Some highlights from the paper:
The resulting features are highly abstract: multilingual, multimodal, and generalizing between concrete and abstract references.
These features can be used to influence the behavior of LLMs. See: Golden Gate Bridge Claude, where Claude is convinced they are the Golden Gate Bridge.
They found features related to a broad range of safety concerns, including deception, sycophancy, bias, and dangerous content.
Resources:
Terminology:
Mechanistic interpretability seeks to understand neural networks by breaking them into components that are more easily understood than the whole. By understanding the function of each component, and how they interact, we hope to be able to reason about the behavior of the entire network. [Source]
Sparse Dictionary Learning aims at finding a sparse representation of the input data in the form of a linear combination of basic elements as well as those basic elements themselves. These elements are called atoms and they compose a dictionary. [Source]

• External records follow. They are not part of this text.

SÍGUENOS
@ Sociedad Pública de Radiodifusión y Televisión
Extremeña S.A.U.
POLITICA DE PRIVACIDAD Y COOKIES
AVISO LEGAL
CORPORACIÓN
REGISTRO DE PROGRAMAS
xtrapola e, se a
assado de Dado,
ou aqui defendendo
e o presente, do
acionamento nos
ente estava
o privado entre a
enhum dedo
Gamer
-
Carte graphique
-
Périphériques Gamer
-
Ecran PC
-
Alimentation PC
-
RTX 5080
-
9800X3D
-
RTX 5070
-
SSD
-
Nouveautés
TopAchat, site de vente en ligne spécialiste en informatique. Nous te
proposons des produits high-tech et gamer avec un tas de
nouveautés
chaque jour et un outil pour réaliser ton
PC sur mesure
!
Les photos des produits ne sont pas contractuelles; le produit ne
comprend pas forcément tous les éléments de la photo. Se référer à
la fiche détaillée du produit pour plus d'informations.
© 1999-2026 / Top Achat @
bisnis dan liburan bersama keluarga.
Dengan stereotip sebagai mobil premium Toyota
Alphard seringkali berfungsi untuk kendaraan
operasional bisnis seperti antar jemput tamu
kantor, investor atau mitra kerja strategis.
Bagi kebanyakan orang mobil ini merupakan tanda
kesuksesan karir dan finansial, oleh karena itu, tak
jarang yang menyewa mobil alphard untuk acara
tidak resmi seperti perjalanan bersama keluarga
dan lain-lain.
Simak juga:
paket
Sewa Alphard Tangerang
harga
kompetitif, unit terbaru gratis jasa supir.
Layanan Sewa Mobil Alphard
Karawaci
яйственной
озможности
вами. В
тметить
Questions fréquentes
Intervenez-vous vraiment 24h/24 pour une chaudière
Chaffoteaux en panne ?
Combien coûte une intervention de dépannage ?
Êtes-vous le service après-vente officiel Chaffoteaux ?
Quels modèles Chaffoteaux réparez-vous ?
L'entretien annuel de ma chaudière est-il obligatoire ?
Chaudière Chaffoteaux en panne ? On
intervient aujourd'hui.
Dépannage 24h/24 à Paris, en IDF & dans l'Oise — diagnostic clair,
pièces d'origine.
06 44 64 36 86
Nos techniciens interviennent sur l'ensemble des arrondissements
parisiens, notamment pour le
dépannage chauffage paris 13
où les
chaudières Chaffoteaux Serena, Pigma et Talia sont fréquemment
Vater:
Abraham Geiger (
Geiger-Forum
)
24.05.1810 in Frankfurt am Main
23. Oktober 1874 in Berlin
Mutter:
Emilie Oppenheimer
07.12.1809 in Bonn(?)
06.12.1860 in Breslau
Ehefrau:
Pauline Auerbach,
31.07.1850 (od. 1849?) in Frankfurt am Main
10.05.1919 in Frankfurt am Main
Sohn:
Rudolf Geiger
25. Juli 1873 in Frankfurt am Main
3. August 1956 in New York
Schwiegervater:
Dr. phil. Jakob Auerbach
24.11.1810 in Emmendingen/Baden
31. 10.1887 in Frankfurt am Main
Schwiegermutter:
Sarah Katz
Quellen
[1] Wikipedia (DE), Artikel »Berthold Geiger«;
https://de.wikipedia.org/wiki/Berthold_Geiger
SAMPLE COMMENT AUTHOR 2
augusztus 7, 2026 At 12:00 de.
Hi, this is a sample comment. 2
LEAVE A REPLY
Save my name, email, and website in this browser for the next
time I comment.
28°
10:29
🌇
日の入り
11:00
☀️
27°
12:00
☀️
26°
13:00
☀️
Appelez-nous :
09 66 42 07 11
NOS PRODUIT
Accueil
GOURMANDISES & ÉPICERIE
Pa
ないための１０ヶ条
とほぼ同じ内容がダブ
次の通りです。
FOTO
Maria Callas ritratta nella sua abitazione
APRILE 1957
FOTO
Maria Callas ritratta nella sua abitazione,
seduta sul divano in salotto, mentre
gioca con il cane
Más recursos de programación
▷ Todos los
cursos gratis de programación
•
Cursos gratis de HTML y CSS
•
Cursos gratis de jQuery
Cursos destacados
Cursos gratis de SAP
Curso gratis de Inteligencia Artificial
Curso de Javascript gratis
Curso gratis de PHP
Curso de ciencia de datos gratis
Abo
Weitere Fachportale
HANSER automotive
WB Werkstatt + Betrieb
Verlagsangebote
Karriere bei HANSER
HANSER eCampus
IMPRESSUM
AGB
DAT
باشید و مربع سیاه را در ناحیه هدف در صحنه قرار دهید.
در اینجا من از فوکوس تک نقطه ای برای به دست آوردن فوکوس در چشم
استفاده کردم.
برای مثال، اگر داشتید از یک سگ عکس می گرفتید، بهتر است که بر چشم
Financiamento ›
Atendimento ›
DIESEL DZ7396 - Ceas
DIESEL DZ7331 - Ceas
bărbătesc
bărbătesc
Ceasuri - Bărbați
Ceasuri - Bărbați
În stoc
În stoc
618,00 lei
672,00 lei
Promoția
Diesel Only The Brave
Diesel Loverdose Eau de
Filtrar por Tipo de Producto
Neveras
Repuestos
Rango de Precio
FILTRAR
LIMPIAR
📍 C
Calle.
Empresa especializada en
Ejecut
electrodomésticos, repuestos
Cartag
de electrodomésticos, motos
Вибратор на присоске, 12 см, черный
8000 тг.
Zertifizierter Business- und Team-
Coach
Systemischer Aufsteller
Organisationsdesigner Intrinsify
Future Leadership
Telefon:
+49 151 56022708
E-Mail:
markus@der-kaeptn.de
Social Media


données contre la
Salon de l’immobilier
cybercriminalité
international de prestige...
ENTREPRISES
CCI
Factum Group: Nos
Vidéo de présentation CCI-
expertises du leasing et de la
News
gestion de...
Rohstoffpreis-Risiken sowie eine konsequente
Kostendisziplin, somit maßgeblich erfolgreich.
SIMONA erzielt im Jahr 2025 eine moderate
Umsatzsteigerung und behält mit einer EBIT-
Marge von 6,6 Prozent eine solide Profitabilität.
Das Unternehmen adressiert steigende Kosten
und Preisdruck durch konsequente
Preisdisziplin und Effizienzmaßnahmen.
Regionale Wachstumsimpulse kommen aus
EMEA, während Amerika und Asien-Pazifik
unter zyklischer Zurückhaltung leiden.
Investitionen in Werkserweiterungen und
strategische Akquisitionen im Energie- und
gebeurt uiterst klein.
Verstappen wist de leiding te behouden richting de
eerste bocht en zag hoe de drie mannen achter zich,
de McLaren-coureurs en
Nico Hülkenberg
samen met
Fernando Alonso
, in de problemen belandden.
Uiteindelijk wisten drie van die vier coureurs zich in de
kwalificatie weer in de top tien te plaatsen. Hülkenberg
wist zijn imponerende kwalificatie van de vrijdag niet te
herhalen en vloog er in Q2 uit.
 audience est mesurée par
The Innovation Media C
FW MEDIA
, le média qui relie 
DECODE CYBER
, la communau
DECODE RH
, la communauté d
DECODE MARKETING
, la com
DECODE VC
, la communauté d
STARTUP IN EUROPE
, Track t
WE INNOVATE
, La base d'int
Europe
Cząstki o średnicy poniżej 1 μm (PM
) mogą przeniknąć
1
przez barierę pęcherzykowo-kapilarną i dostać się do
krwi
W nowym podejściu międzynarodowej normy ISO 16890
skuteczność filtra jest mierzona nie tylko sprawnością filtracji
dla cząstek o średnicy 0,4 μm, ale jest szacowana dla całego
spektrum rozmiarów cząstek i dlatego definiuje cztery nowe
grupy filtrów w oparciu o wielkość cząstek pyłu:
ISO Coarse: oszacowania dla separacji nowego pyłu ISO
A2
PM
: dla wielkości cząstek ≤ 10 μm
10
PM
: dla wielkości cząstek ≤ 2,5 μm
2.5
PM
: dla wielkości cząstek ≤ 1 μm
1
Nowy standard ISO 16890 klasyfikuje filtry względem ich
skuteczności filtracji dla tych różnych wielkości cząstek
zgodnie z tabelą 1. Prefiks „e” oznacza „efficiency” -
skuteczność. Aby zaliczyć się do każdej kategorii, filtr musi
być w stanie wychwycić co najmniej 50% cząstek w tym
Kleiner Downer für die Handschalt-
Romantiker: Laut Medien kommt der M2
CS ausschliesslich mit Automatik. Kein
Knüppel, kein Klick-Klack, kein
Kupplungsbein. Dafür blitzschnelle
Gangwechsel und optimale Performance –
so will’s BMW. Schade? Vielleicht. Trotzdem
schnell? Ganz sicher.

Autoencoder is a type of neural network that tries to re-create the input after compressing it down into an “information bottleneck” layer. Essentially, an autoencoder compresses an input into a significantly smaller representation and then attempts to recreate it as closely as possible.
Sparse Autoencoder is a type of autoencoder that employs sparsity to achieve an information bottleneck. It seeks to decompose data into a weighted sum of sparsely active components. Learn more about their implementation here.
Monosemanticity is a neural network design in which each neuron is dedicated to a single, specific concept (there is one-to-one mapping between concepts and neurons). This could enable more interpretable ML systems.